Agenzia Fides said that, although the kidnappers’ identities had not been confirmed, one of the freed captives thanked the Freedom Fighters of Ambazonia in a short video “for having released us without paying any ransom.”
Ambazonia is the name of an unrecognized breakaway state in the English-speaking area of the predominantly Francophone Cameroon.
Agenzia Fides said that the Freedom Fighters of Ambazonia could be a new organization seeking international attention through the kidnapping or “a criminal group hiding behind a political acronym to carry out kidnappings for extortion purposes.”
The Diocese of Mamfe is in the ecclesiastical province of Bamenda, which is overseen by Archbishop Andrew Nkea.
In an Oct. 4 interview with The Pillar, Archbishop Nkea said that the Church had maintained contact with the kidnappers throughout the ordeal.
“They were asking us for money and we don’t have money to give.
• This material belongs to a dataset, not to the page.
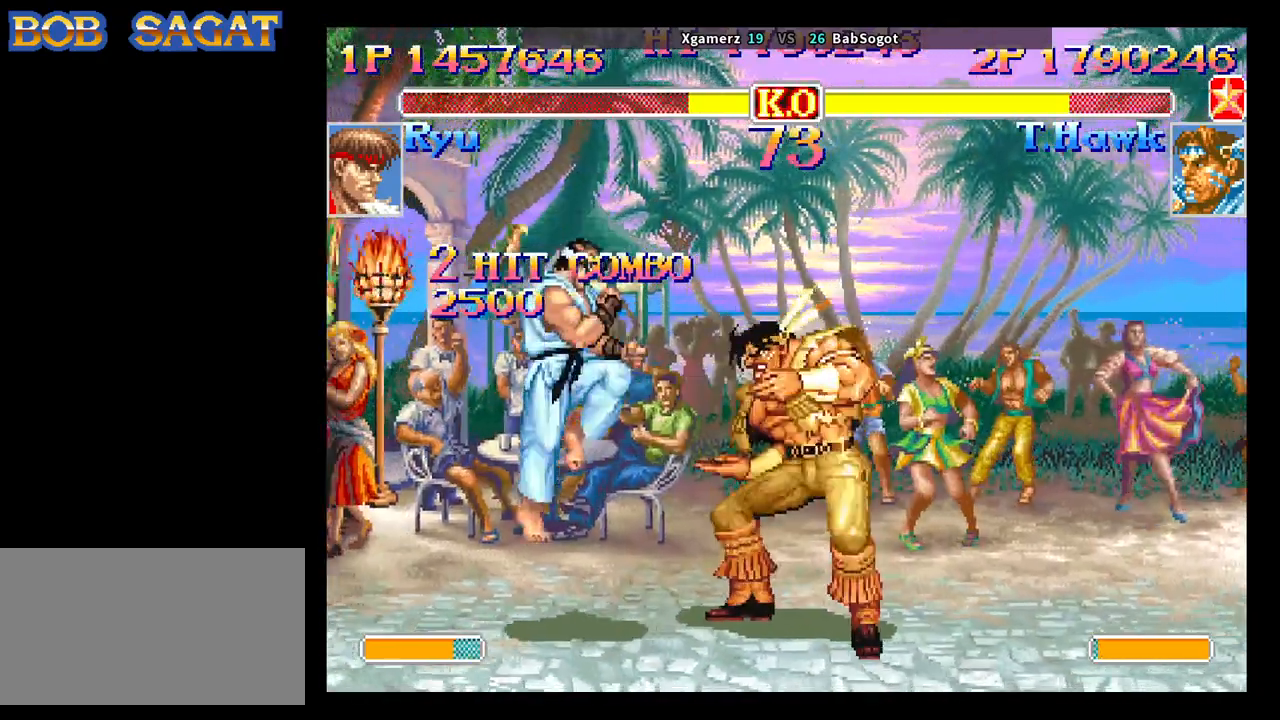
{"buttons": [], "left_stick": "down-right", "events": [[17, "R1", "down"], [17, "TRIANGLE", "down"], [83, "left_stick", "right"], [283, "left_stick", "left"], [333, "R1", "up"], [350, "TRIANGLE", "up"], [450, "SQUARE", "up"], [450, "left_stick", "down-right"]]}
And even if we had the money, we know that if we start, we’ll never stop. And it’s something we had agreed that we would not do — give money to kidnappers — because then we endanger the lives of all our priests and our Christians,” he said.
A civil war — known as the Anglophone Crisis or Ambazonia War — has raged since 2017 in Cameroon, pitting separatists against government forces, with Church workers often caught in the middle of the conflict.